How is the Price of Petroleum Determined?

Over the past few years, consumers have been hit very hard financially because of the steadily increasing petroleum prices. While many consumers are under the impression that petroleum prices are increased or decreased at random, this is not the case. There are several factors which contribute to an increase or decrease in the price of petroleum.

Uncertainty of Oil Supply

One of the major contributing factors in determining the petroleum price is the shortage of refineries that convert the crude oil to petroleum. This means that, in most cases, the demand for oil production exceeds the supply. Because of this, refineries have to work harder to supply petroleum to the steadily increasing consumer market. As a result, they increase prices to compensate for the additional work. Political volatility in countries which are major crude oil suppliers can also have serious effects on petroleum prices. These countries also use crude oil as a bargaining tool to get the rest of the world to fulfil their demands. This also has a major influence on the price of petroleum.

Demand Often Exceeds Supply

Each year that goes by sees more and more vehicles on the road, which rely on petroleum to get to their destinations. This means that more crude oil is needed in order to meet the growing consumer demand. Unfortunately, petroleum is a non-renewable resource, which means that supplies will eventually run out. When demand exceeds supply, it normally results in a sharp increase in the price of petroleum, because of the fact that it becomes scarcer. While the increase in demand results in an increase in GDP growth, it also places a tremendous financial burden on individual consumers because of the higher prices they now have to pay for petroleum.

Taxes and Fuel Levies

The retail price of petroleum for consumers consists of a substantial amount of taxes and levies. In some countries, these can make up almost half the cost of a litre or gallon of petroleum. These levies include import duties, fuel excise, GST or VAT and shipping costs to bring the petroleum into the country (for countries that do not have their own refineries). Each of these levies affects the end price of petroleum. In some countries like South Africa, there is a Road Accident Fund levy which is also added to the cost of petroleum. These funds are used to compensate third party victims of road accidents and assist them with medical expenses related to the accident.

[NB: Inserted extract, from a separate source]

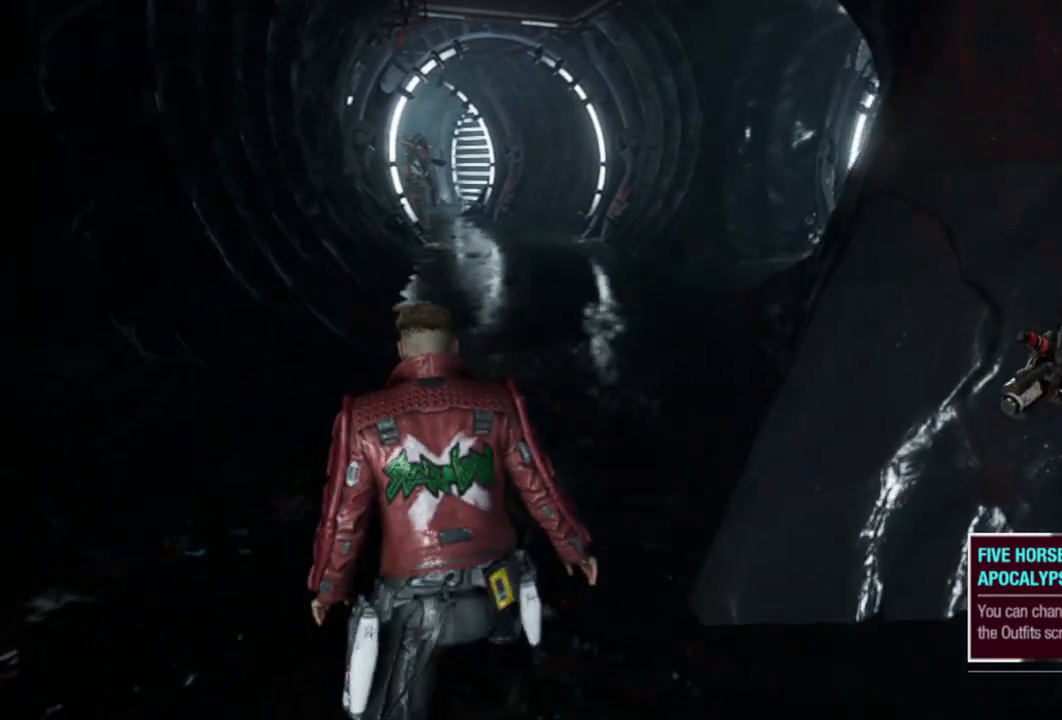
{"buttons": [], "left_stick": "up", "right_stick": "center", "events": []}
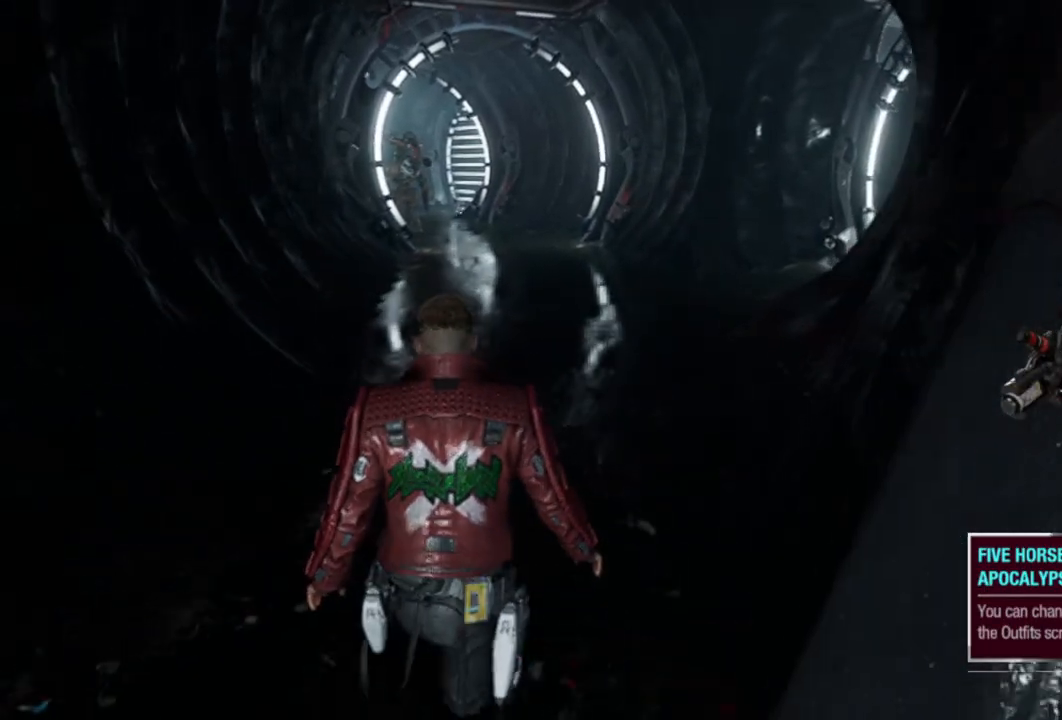
{"buttons": [], "left_stick": "up", "right_stick": "center", "events": []}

Unfortunately, there doesn’t seem to be an end in sight to the rising cost of petroleum. As long as consumption increases, it will result in more shortages, which in turn will lead to continuous price increases. The only way that petroleum prices will be able to decrease is if alternative forms of fossil materials are used to manufacture petroleum and other fuels. Each of us needs to ensure that we do our part in using our petroleum resources as wisely as possible.